Ancient written texts from the Middle East may reveal that the use of biological weapons dates back more than 3300 years, according to a new review.
The historical documents hint that the Hittites -- whose empire stretched from modern-day Turkey to northern Syria -- sent diseased rams to their enemies to weaken them with tularemia, a devastating bacterial infection that remains a potential bioterror threat even today, says the review.
Experts caution that more evidence is needed to firmly establish that the Hittites intended to spread disease using the animals. But they add that if this proves true, it might represent the earliest known use of biological warfare.
Tularemia, also known as rabbit fever, can pass from animals such as rabbits and sheep to humans through various routes, most commonly through insects such as ticks that hop between species. The bacterium responsible for tularemia, Francisella tularensis, causes symptoms ranging from skin ulcers to respiratory failure.

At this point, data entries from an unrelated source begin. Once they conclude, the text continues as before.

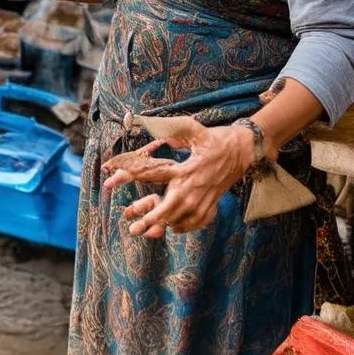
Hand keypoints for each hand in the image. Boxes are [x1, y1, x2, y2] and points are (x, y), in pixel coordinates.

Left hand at [101, 121, 254, 238]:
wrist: (244, 152)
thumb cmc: (216, 139)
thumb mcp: (194, 129)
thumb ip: (171, 128)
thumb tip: (149, 125)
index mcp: (184, 170)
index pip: (151, 175)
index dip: (127, 176)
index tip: (109, 182)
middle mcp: (192, 190)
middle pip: (165, 210)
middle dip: (147, 220)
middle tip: (132, 229)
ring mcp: (202, 202)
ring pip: (177, 221)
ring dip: (162, 224)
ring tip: (148, 229)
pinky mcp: (210, 209)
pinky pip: (192, 225)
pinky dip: (180, 226)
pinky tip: (173, 224)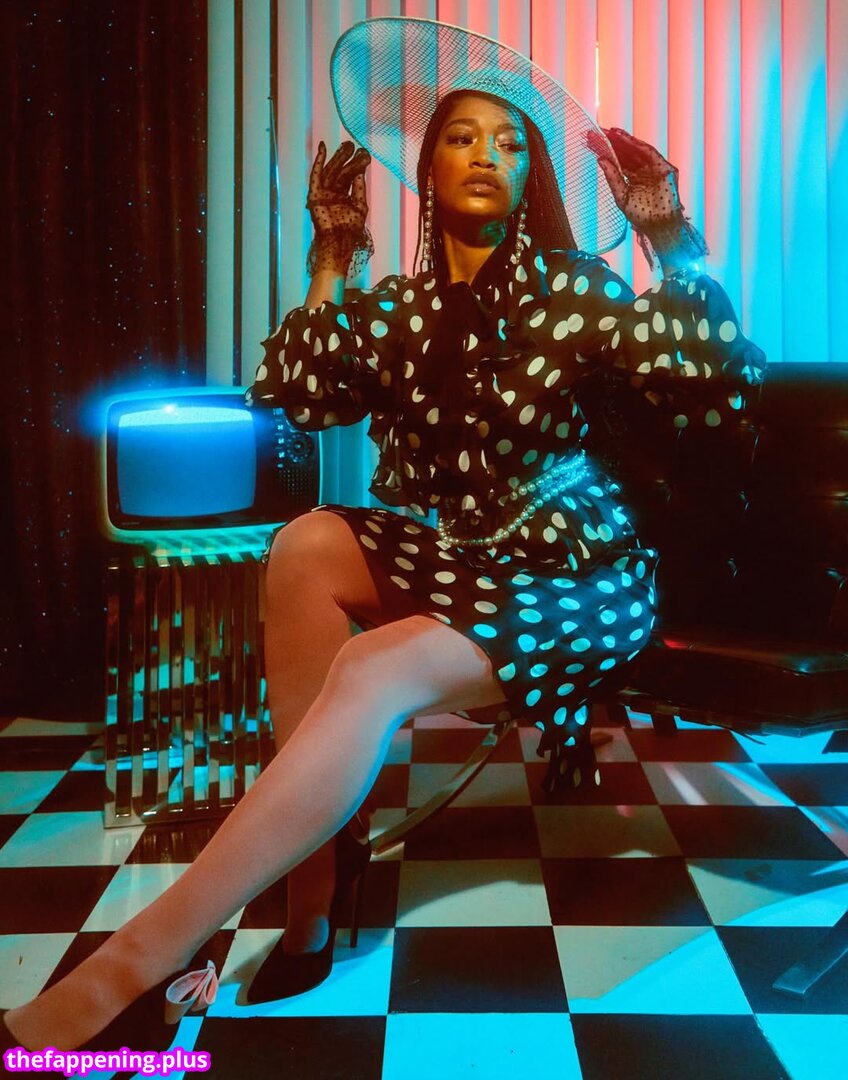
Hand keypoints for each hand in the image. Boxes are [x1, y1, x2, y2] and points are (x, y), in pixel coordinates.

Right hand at [307, 140, 369, 237]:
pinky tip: (323, 148)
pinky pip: (315, 175)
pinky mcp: (314, 195)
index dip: (356, 163)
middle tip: (353, 144)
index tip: (364, 152)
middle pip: (339, 170)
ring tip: (347, 146)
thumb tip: (361, 170)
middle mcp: (332, 192)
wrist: (340, 240)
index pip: (349, 175)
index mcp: (342, 195)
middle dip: (346, 157)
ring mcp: (323, 193)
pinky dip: (318, 161)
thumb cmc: (350, 228)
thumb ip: (359, 187)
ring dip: (337, 157)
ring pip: (330, 171)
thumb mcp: (360, 204)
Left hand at [586, 127, 706, 271]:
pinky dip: (635, 144)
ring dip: (622, 140)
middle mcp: (644, 171)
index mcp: (634, 179)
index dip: (605, 150)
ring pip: (636, 150)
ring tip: (607, 132)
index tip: (590, 141)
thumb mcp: (621, 195)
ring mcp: (654, 168)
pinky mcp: (664, 168)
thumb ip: (612, 177)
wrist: (658, 227)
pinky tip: (622, 137)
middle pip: (625, 153)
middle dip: (611, 142)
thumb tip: (600, 159)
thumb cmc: (641, 216)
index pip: (618, 161)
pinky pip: (648, 152)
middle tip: (594, 133)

Modern medication can stop the tularemia from becoming fatal. But without proper antibiotic treatment, about 15 percent of infected individuals die, says Siro Trevisanato, a former microbiologist who has delved into the ancient texts.
Tularemia is rare in many countries today, but remains a problem in some countries including Bulgaria, says Trevisanato, now based in Oakville, Ontario, Canada.
He believes tularemia is to blame for a deadly epidemic dubbed the "Hittite plague" which raged through the Middle East in the 14th century BC. Around 1335 BC, letters to the Egyptian king Akhenaten reported a pestilence in Simyra, a Phoenician city near what is now the border between Lebanon and Syria.
The texts describe a terrible illness causing disabilities and death. Most tellingly, they mention that, because of the plague, donkeys were banned from being used in caravans.
According to Trevisanato, this indicates that the people living in the city were hit by tularemia. The disease can infect donkeys and the insects that they carry, so preventing the use of donkeys for transport may have been an attempt to quell its spread.
A decade later, the Hittites to the north attacked the weakened area around Simyra. "The Hittites were able to steal booty, including animals, and brought the animals home," along with the tularemia the livestock harboured, Trevisanato explains. Not too long after, the Hittites themselves apparently began to suffer from an epidemic of tularemia.
History seems to have repeated itself a few years afterwards when another ancient people, the Arzawans from western Anatolia, saw the weakened Hittites to their east and decided to strike. "They thought, if we attack now, we can push the border back to where we want," Trevisanato says.
But strangely, during this period of warfare between 1320 and 1318 BC, records indicate that rams mysteriously began appearing on roads in Arzawans.
The Arzawans took the sheep to their villages and used them for livestock breeding. Soon after, though, they began to suspect a link between the appearance of the animals and the terrible disease ravaging their communities.
"They started wondering 'Why do these rams start showing up on the road?'" says Trevisanato. He believes that among the Hittites, "somebody must have had the bright idea" to send diseased rams over to their Arzawan enemies.
Ultimately, the Arzawans were so weakened that their attempt to conquer the Hittites failed.